L'évadé était simplement un déserteur de l'armée franquiste, un Basque d'Espagne, mobilisé malgré lui, et utilisé à la garde de la frontière. Il grelottait de fièvre dans son uniforme kaki. La peur des hommes, des villes, des chefs, l'avait tenu caché dans les rochers au bord de la Nive, depuis plusieurs jours.
Mais la faim le tuait. En tremblant, il se livrait aux gendarmes français. Devant la miche de pain au pâté et le vin qu'on lui apportait il eut une crise de sanglots. Il avait, dans sa misère, désespéré de la bonté de ses semblables.
L'arrivée d'un déserteur franquiste est chose fréquente au pays basque. L'état-major général de Franco a dû, il y a quelques mois, supprimer des dépôts de troupes à moins de 100 kilomètres de la frontière française. Les déserteurs fuyaient par groupes de 5 ou 6 vers les douceurs du versant français. Le bataillon se démantelait. Au risque de leur vie, les hommes passaient, car en montagne, où la frontière est une ligne hypothétique, les douaniers rebelles ont l'ordre de tirer à vue même du côté de la France, sur tout soldat en fuite.
Le fugitif n'était donc pas l'un des révoltés de San Cristobal et le mystère se reformait. Le sort des évadés préoccupe la région de Biarritz, et plus particulièrement les colonies espagnoles qui ont pris résidence aux environs. Ce sont là, soit des familles d'officiers franquistes, soit des phalangistes plus ou moins exilés, soit des réfugiés civils ou militaires. Les langues se délient donc, ne serait-ce que pour tuer le temps ; on va aux nouvelles. La curiosité est à vif quand il s'agit de son pays. L'imagination est très grande aussi. D'où la nécessité d'éliminer bien des informations et de ne retenir que les plus persistantes, celles que la répétition en divers lieux finit par accréditer et confirmer.
De ce que j'ai pu entendre et recueillir, il reste ceci :
La révolte de San Cristobal n'est pas un fait isolé ; elle n'a pu se produire qu'en vertu d'une action concertée.

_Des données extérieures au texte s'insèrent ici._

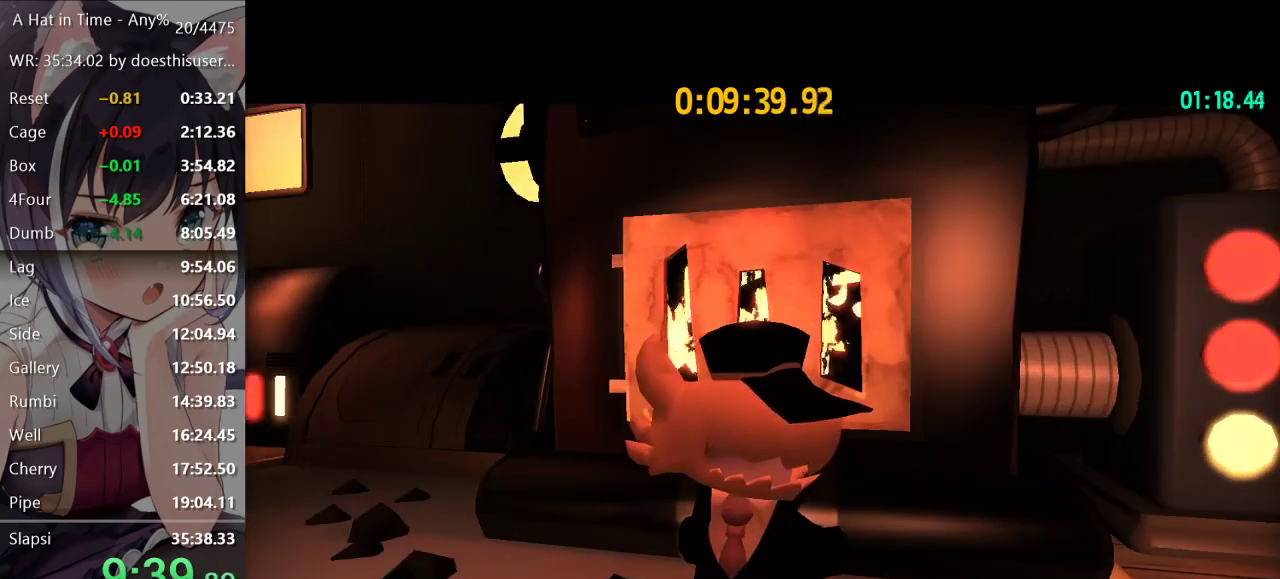
{"buttons": ["SELECT"], "left_stick": "center", "right_stick": "center", "events": []}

La censure italo-franquiste (les Italiens surveillent tout en Espagne rebelle) ne laisse plus passer de nouvelles sur Saragosse. Naturellement, des bruits courent, incontrôlés encore, d'une révolte à Saragosse, analogue à celle de Pampelune.
Ces bruits peuvent justifier l'attente, dans une retraite ignorée, des révoltés de San Cristobal.

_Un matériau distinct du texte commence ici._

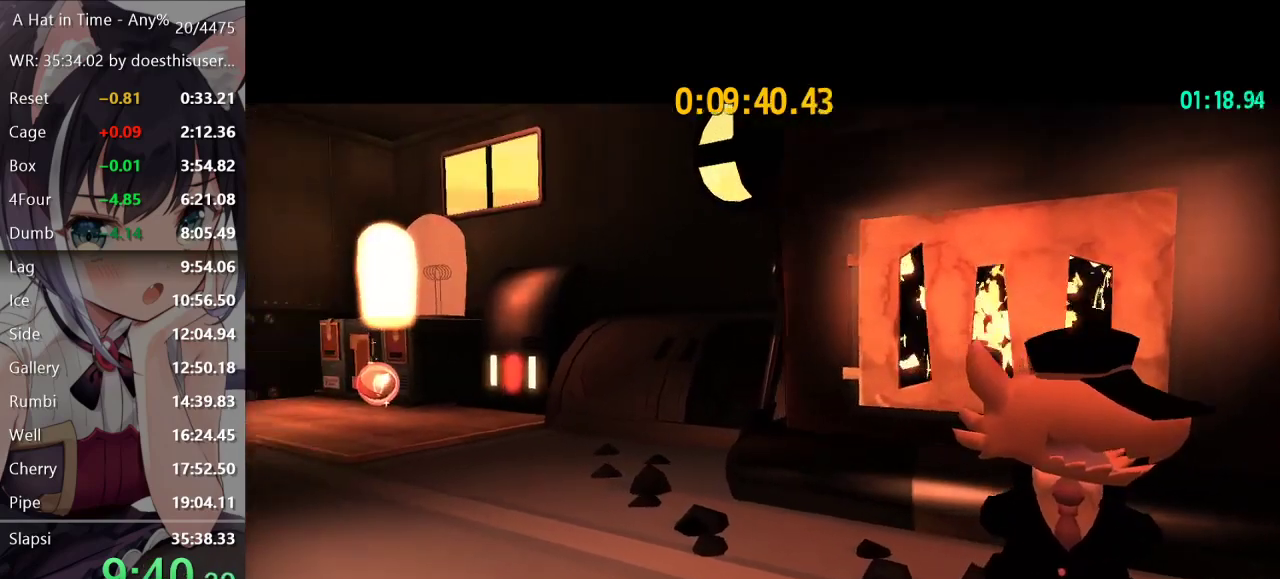
{"buttons": ["SELECT"], "left_stick": "center", "right_stick": "center", "events": []}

Sous cet angle, leur évasion apparaît comme la préface tragique d'événements proches. Elle suffit à révéler la haine qui oppose les alliés d'hier, mais il est d'autres signes de ce désarroi. Le chef des phalangistes de Pampelune, M. Moreno, un hôtelier, a été, il y a deux mois, jeté dans une cellule de San Cristobal. Cette mesure ayant provoqué des troubles graves (on ne donne pas le nombre des morts dans les rues), M. Moreno a été remis en liberté. D'autres phalangistes, moins populaires, lui ont succédé dans le fort humide de San Cristobal, après le discours du général Yague qui dénonça l'insolence des intrus italiens et rendit hommage à l'héroïsme des soldats républicains."